■ **Problem details**: Show every line of the data that includes the word "matter".

Transcribed page contents
● ● ● ● ● ● ●

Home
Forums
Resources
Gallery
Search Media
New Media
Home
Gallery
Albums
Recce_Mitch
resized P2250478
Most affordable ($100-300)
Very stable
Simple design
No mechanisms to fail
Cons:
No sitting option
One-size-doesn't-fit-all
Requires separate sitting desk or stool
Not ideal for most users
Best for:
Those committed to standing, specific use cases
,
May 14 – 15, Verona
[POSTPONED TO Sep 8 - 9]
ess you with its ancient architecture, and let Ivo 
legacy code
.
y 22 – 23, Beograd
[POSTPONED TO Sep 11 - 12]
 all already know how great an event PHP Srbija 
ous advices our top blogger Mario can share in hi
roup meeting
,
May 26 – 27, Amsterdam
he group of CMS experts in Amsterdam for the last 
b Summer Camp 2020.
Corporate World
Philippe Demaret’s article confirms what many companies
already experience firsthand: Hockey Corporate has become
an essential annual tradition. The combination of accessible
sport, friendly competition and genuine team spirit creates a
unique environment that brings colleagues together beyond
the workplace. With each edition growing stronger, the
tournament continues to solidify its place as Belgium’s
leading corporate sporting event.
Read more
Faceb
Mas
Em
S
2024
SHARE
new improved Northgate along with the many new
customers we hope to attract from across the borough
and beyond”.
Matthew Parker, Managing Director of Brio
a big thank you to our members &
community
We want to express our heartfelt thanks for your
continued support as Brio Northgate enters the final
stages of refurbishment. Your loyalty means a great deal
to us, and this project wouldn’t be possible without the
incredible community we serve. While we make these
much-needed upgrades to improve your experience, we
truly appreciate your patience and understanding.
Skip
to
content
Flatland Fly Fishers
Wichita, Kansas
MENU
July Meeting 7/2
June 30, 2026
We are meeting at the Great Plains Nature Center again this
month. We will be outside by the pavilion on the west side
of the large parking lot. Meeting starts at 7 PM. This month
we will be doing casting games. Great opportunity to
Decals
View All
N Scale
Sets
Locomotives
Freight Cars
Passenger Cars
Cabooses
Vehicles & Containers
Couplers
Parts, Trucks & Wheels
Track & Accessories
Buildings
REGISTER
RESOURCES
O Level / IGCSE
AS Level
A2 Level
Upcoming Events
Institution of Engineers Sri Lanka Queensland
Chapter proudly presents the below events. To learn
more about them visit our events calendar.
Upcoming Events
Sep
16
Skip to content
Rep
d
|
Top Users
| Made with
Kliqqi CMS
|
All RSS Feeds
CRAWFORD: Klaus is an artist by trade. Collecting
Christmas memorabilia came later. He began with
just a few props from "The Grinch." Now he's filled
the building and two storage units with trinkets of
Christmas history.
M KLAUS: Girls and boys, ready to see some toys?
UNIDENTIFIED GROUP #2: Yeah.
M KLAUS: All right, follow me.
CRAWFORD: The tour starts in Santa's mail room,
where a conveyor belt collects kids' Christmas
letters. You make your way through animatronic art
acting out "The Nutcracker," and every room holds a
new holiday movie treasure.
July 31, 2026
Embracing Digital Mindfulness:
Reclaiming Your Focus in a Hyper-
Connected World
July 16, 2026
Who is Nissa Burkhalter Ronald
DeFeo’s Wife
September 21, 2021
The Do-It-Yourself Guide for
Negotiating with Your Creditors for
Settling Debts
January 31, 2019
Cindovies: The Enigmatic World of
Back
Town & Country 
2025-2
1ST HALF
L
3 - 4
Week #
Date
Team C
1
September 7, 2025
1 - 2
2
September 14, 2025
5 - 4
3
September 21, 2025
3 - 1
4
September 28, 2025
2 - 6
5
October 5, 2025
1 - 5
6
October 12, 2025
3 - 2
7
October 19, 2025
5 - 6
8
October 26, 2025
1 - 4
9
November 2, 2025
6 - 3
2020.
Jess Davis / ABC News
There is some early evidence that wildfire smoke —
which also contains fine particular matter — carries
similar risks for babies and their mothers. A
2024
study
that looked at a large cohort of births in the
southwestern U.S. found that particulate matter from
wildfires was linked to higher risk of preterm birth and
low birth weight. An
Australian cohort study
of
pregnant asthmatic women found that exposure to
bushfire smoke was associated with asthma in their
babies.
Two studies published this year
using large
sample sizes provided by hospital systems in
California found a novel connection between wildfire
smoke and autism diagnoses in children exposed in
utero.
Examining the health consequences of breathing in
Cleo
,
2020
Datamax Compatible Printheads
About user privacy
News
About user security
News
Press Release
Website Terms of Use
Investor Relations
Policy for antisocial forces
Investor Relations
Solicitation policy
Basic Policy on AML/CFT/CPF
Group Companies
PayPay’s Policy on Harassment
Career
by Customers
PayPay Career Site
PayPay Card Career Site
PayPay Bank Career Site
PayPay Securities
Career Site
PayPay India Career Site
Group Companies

● ● ● ● ● ● ●

■ **Exercise solution**:
which also contains fine particular matter — carries
southwestern U.S. found that particulate matter from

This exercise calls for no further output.